Task statement: Filter the listing below down to the lines containing the word "Right".

---------- Dataset entries

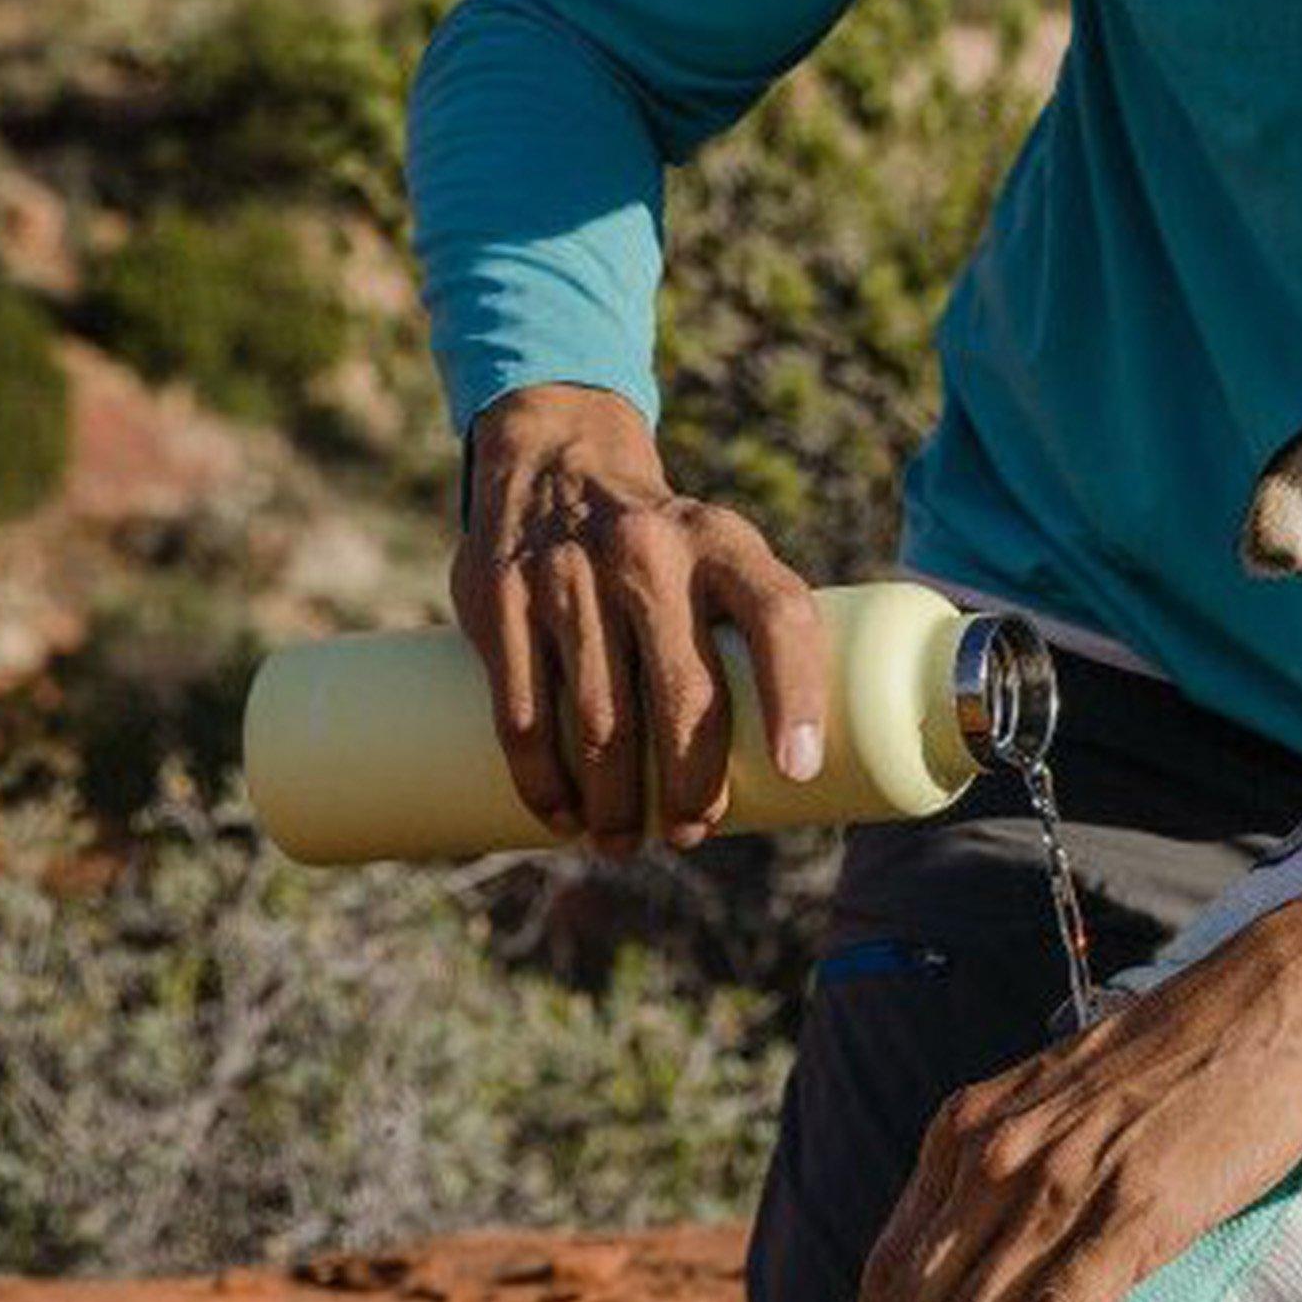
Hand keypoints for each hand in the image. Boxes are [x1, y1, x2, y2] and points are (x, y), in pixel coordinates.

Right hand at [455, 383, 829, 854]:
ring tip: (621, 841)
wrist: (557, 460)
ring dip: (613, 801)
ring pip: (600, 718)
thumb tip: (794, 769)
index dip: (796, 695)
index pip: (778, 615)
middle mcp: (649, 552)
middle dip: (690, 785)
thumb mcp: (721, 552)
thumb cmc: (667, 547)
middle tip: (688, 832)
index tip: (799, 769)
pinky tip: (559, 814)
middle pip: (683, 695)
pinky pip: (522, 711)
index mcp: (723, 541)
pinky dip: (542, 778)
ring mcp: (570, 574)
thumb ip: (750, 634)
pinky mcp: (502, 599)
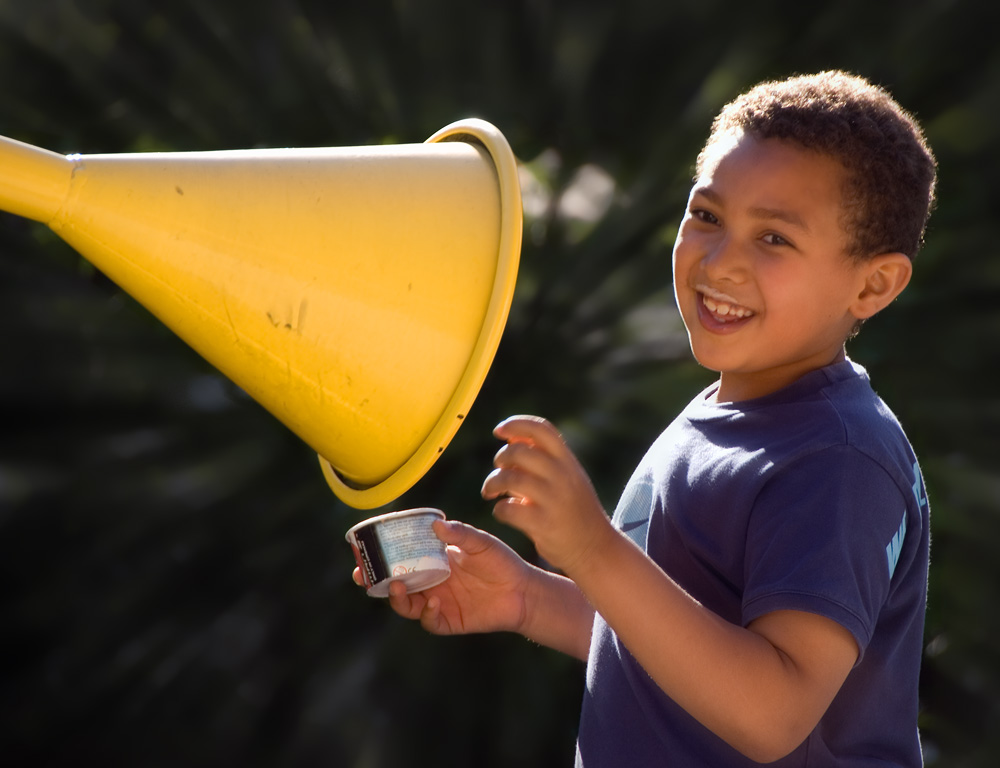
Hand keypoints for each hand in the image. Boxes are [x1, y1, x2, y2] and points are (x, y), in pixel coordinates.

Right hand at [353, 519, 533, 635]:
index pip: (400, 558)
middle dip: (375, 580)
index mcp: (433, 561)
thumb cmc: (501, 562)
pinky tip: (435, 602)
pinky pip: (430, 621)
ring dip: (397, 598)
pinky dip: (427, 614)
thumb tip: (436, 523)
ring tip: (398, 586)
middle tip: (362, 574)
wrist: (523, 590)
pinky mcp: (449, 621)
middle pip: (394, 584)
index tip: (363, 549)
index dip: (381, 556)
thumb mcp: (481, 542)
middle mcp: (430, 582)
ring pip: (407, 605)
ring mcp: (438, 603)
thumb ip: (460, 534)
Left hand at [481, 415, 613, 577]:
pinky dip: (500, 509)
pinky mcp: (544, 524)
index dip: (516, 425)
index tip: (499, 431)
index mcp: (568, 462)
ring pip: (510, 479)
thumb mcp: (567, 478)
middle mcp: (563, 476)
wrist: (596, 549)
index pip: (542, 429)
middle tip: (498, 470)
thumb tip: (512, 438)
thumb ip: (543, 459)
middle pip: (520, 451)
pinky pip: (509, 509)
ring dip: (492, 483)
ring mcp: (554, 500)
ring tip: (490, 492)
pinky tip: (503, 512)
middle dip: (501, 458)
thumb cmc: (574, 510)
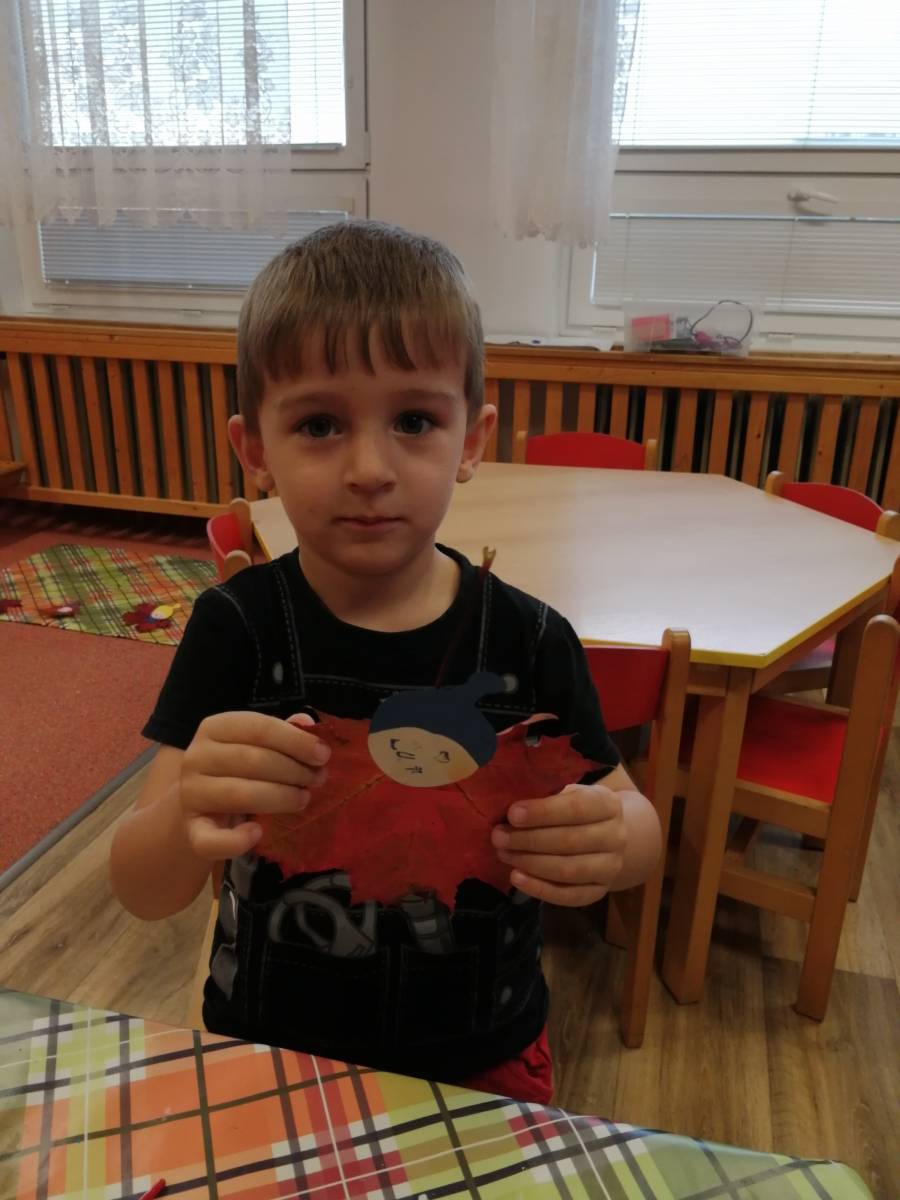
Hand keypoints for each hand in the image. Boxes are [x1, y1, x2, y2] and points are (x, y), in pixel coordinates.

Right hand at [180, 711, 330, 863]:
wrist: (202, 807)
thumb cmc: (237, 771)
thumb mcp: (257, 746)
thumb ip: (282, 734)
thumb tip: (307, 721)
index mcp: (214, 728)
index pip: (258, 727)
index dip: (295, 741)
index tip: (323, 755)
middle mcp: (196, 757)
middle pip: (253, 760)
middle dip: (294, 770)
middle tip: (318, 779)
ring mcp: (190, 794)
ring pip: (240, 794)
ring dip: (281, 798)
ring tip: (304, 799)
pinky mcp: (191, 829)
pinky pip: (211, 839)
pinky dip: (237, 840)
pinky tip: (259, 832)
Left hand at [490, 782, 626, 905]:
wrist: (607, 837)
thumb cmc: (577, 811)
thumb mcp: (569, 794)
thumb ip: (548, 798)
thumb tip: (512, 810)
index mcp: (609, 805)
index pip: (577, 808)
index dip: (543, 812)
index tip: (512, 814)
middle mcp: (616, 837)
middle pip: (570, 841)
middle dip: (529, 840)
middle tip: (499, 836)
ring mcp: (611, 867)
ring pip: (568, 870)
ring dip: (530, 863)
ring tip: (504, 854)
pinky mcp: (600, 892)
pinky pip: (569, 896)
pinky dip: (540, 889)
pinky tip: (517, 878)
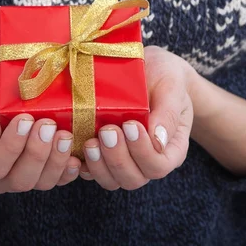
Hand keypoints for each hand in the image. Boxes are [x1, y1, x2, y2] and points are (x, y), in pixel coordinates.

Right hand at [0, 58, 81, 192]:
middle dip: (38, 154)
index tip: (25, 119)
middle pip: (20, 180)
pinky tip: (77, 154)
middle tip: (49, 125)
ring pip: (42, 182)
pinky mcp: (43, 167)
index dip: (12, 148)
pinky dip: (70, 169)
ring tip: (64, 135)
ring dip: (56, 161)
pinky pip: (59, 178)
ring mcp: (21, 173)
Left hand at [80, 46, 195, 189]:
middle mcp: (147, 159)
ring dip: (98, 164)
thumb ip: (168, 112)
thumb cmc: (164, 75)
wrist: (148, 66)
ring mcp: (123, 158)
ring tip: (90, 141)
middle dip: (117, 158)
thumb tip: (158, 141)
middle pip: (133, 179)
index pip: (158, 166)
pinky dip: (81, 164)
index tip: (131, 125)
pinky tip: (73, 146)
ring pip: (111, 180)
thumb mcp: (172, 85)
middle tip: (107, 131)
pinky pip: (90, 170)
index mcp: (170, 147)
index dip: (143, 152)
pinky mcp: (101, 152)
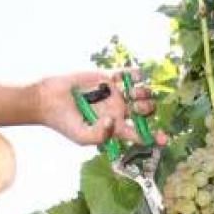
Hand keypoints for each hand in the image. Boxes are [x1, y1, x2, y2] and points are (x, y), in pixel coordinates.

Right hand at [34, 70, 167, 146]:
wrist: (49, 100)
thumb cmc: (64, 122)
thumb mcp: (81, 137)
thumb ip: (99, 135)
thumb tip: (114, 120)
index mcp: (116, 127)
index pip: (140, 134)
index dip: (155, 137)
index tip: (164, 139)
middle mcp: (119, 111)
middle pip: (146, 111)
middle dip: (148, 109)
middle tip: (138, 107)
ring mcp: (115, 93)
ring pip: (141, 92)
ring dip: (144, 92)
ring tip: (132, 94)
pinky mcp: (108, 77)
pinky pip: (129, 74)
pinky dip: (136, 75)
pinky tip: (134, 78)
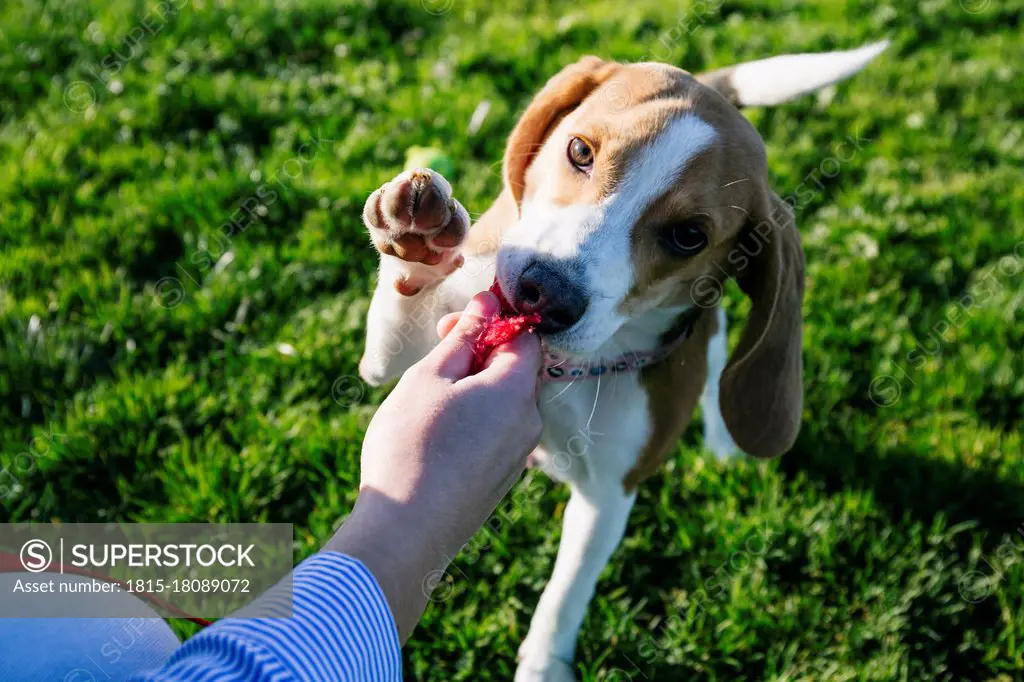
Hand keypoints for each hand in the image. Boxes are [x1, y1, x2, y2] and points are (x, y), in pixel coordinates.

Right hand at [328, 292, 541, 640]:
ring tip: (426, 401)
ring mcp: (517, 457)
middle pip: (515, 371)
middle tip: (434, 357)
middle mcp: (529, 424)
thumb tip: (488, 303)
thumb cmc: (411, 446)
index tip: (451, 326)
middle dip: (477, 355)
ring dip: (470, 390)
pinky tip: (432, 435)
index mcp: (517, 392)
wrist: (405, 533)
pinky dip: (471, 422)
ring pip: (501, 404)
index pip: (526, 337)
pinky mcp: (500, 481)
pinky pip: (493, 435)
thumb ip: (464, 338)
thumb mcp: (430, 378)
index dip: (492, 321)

--------------------

Response box:
Right hand at [455, 383, 829, 854]:
Right hand at [353, 519, 533, 635]:
Right hand at [180, 711, 330, 863]:
Right hand at [0, 58, 81, 192]:
Right hand at [34, 70, 167, 146]:
Right hand at [328, 292, 541, 640]:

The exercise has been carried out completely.